Transformative Technology

Yes, technology continues to transform transportation. But your demands also transform those providing technology to you. For example, JDA Software’s acquisition of i2 Technologies in January 2010, and their shared roadmap for future integration, serve as a telling bellwether for the logistics technology industry and its customers. From a macro perspective, consolidation among IT companies has been rampant. Before the JDA/i2 juggernaut, Servigistics and Click Commerce joined forces. More recently, Logility acquired Optiant.

In a down economy, contraction is often necessary as some businesses seek anchorage and others look to anchor their position in a soft market. Aligning and integrating complementary business units and technologies, as JDA and i2 have endeavored, builds and optimizes value.

Within the supply chain there is a similar progression—and logistics technology is the enabler that brings supply and demand together. Functional integration materializes in countless ways and the impulses are equally flux. There is wasted effort and redundancy between corporate and value chain partners that perform the same tasks independently, rather than collaboratively; there is time and cost caught in the backwaters between an organization’s functional silos; and there are new business partners and customers that need to be plugged in.


Logistics technology companies responding to Inbound Logistics‘ annual Top 100 Logistics IT Providers survey indicate as much, as you’ll see in our TrendTracker item. Sixty-five percent of respondents identify integration as a challenge for their customers. Cost, customer service, and visibility register as higher priorities among shippers, but problems in these areas are largely the result of siloed decision-making and poor integration. As a force equalizer, logistics technology allows businesses to tear apart functional barriers and build more synergistic supply chains that pull to demand.

The need for supply chain integration is also derivative of the arc that technology developers have followed—at their customers’ lead. Solutions are more scalable, modular, and function-specific, creating additional strands of connectivity that need to be threaded together with nuts and bolts systems, then tightened. Given the complexity of expanding supply lines and the stratification of third-party partnerships, effectively aggregating and communicating information across disparate areas is a competitive differentiator.
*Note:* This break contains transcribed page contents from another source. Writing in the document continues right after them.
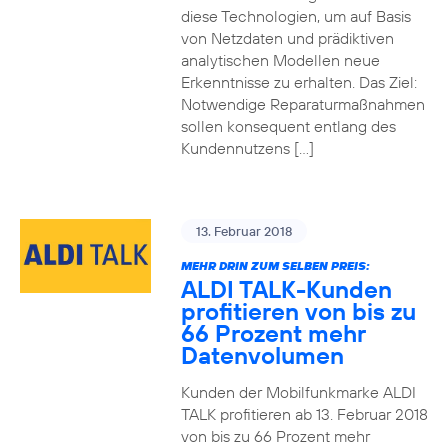
diese Technologien, um auf Basis
von Netzdaten und prädiktiven
analytischen Modellen neue
Erkenntnisse zu erhalten. Das Ziel:
Notwendige Reparaturmaßnahmen
sollen konsequent entlang des
Kundennutzens […]
13. Februar 2018
MEHR DRIN ZUM SELBEN PREIS:
ALDI TALK-Kunden
profitieren von bis zu
66 Prozent mehr
Datenvolumen
Kunden der Mobilfunkmarke ALDI
TALK profitieren ab 13. Februar 2018
von bis zu 66 Prozent mehr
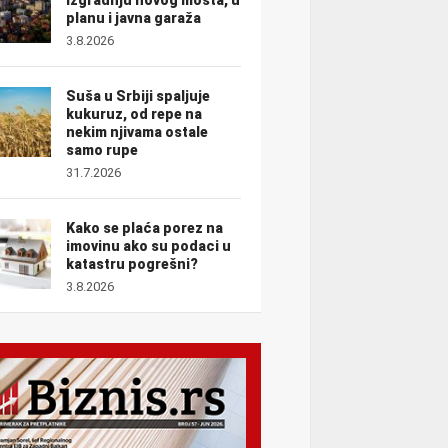
planu i javna garaža
3.8.2026
Suša u Srbiji spaljuje
kukuruz, od repe na
nekim njivama ostale
samo rupe
31.7.2026
Kako se plaća porez na
imovinu ako su podaci u
katastru pogrešni?
3.8.2026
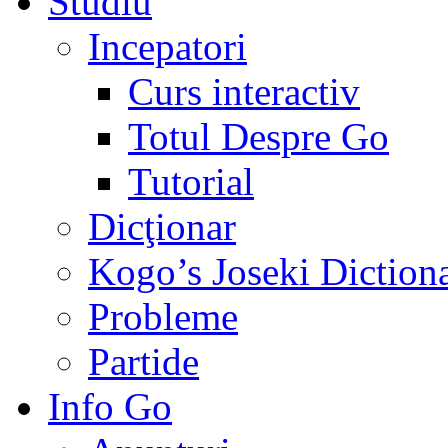
Studiu
Incepatori
Curs interactiv
Totul Despre Go
Tutorial
Dicţionar
Kogo’s Joseki Diction
Probleme
Partide
Info Go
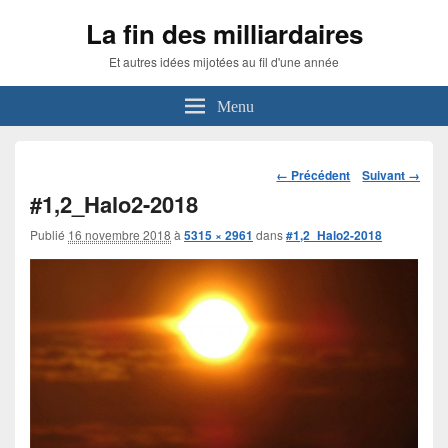
La fin des milliardaires
Et autres idées mijotées au fil d'une année
Menu
Navigation
← Précédent
Suivant →
dans
#1,2_Halo2-2018
les
images
Publié
16 novembre 2018
à
5315 × 2961
dans
#1,2_Halo2-2018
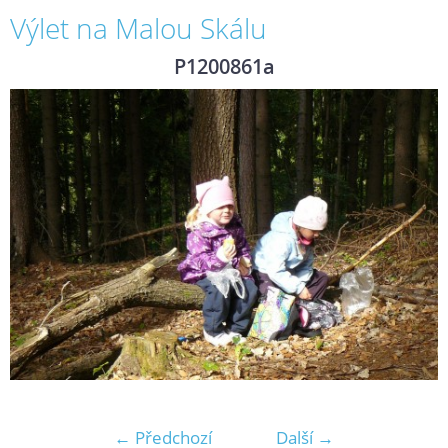
Výlet na Malou Skálu
P1200861a
← Předchozí
Další →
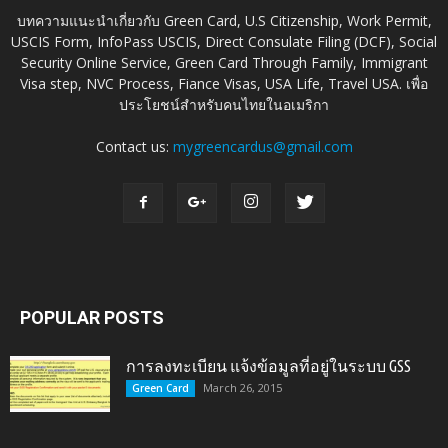
บทความแนะนำเกี่ยวกับ Green Card, U.S Citizenship, Work Permit,
USCIS Form, InfoPass USCIS, Direct Consulate Filing (DCF), Social
Security Online Service, Green Card Through Family, Immigrant
Visa step, NVC Process, Fiance Visas, USA Life, Travel USA. เพื่อ
ประโยชน์สำหรับคนไทยในอเมริกา
Contact us:
mygreencardus@gmail.com
POPULAR POSTS
การลงทะเบียน แจ้งข้อมูลที่อยู่ในระบบ GSS
March 26, 2015
Green Card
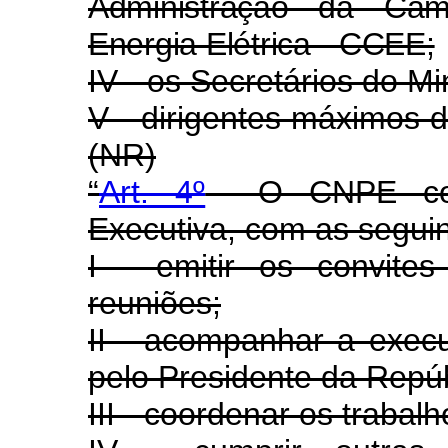
Administração da Câm
Energia Elétrica - CCEE;
IV - os Secretários do Mi
V - dirigentes máximos d
(NR)
“
Art. 4º
O CNPE conta
Executiva, com as seguin
I - emitir os convite
reuniões;
II - acompanhar a exec
pelo Presidente da Repúb
III - coordenar os trabal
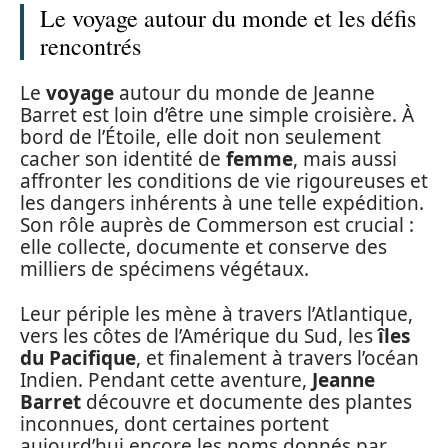
Le voyage autour du monde et les défis
rencontrés
Le
voyage
autour du monde de Jeanne
Barret est loin d’être une simple croisière. À
bord de l’Étoile, elle doit non seulement
cacher son identité de
femme
, mais aussi
affronter les conditions de vie rigoureuses et
les dangers inhérents à une telle expédition.
Son rôle auprès de Commerson est crucial :
elle collecte, documente et conserve des
milliers de spécimens végétaux.
Leur périple les mène à travers l’Atlantique,
vers les côtes de l’Amérique du Sud, les
îles
du Pacifique
, et finalement à travers l’océan
Indien. Pendant cette aventure,
Jeanne
Barret
découvre et documente des plantes
inconnues, dont certaines portent
aujourd’hui encore les noms donnés par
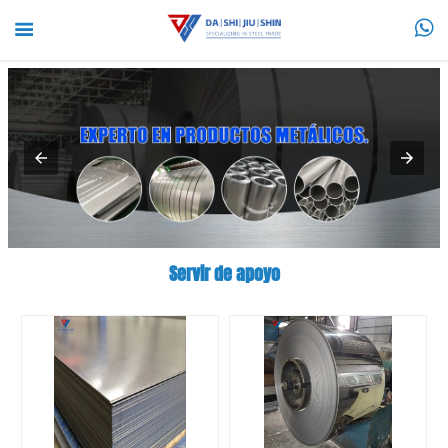


Servir de apoyo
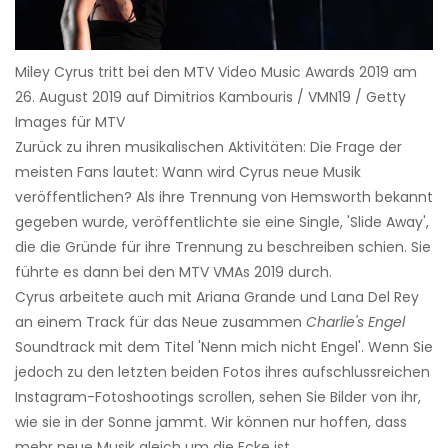
Miley Cyrus tritt bei den MTV Video Music Awards 2019 am
26. August 2019 auf Dimitrios Kambouris / VMN19 / Getty
Images für MTV
Zurück zu ihren musikalischen Aktivitäten: Die Frage der
meisten Fans lautet: Wann wird Cyrus neue Musik
veröffentlichen? Als ihre Trennung von Hemsworth bekannt
gegeben wurde, veröffentlichte sie eine Single, 'Slide Away',
die die Gründe für ihre Trennung zu beschreiben schien. Sie
führte es dann bei den MTV VMAs 2019 durch.
Cyrus arbeitete auch mit Ariana Grande und Lana Del Rey
an einem Track für das Neue zusammen
Charlie's Engel
Soundtrack mit dem Titel 'Nenn mich nicht Engel'. Wenn Sie
jedoch zu den letzten beiden Fotos ihres aufschlussreichen
Instagram-Fotoshootings scrollen, sehen Sie Bilder von ihr,
wie sie in der Sonne jammt. Wir können nur hoffen, dass
mehr neue Musik gleich um die Ecke ist.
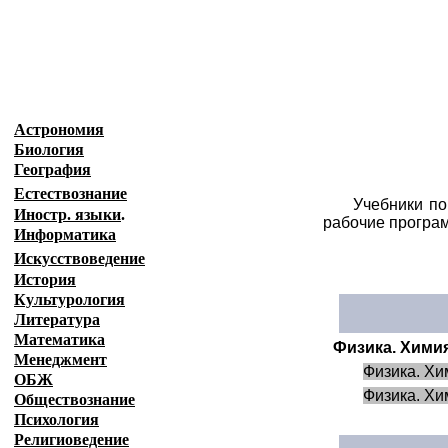
Хим
Образовательные ресурсы Интернета
-
Главная страница
(Содержание)
Астрономия
Биология
География
Естествознание
Учебники по
Иностр. языки
.
рабочие програм
Информатика
Искусствоведение
История
Культурология
Литература
Математика
Физика. Химия
Менеджмент
Физика. Хи
ОБЖ
Физика. Хи
Обществознание
Психология
Религиоведение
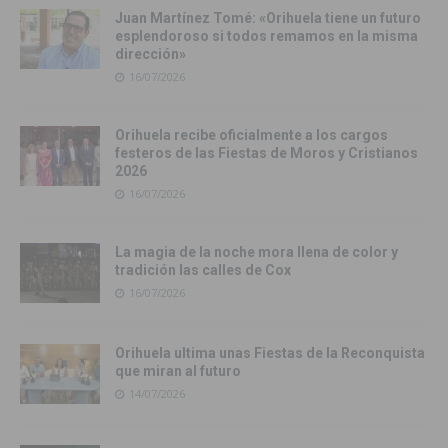
Juan Martínez Tomé: «Orihuela tiene un futuro
esplendoroso si todos remamos en la misma
dirección»
16/07/2026
Orihuela recibe oficialmente a los cargos
festeros de las Fiestas de Moros y Cristianos
2026
16/07/2026
La magia de la noche mora llena de color y
tradición las calles de Cox
16/07/2026
Orihuela ultima unas Fiestas de la Reconquista
que miran al futuro
14/07/2026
It’s also a defining theme in our annual Logistics IT issue. At our readers’ lead, we have put together a fully integrated editorial lineup that embraces different perspectives of the logistics technology space. From anecdotal best practices and exclusive market research to our 12th annual Top 100 Logistics IT Providers list, we present a top-down, inside and out look at how technology trends and companies are transforming today’s supply chains.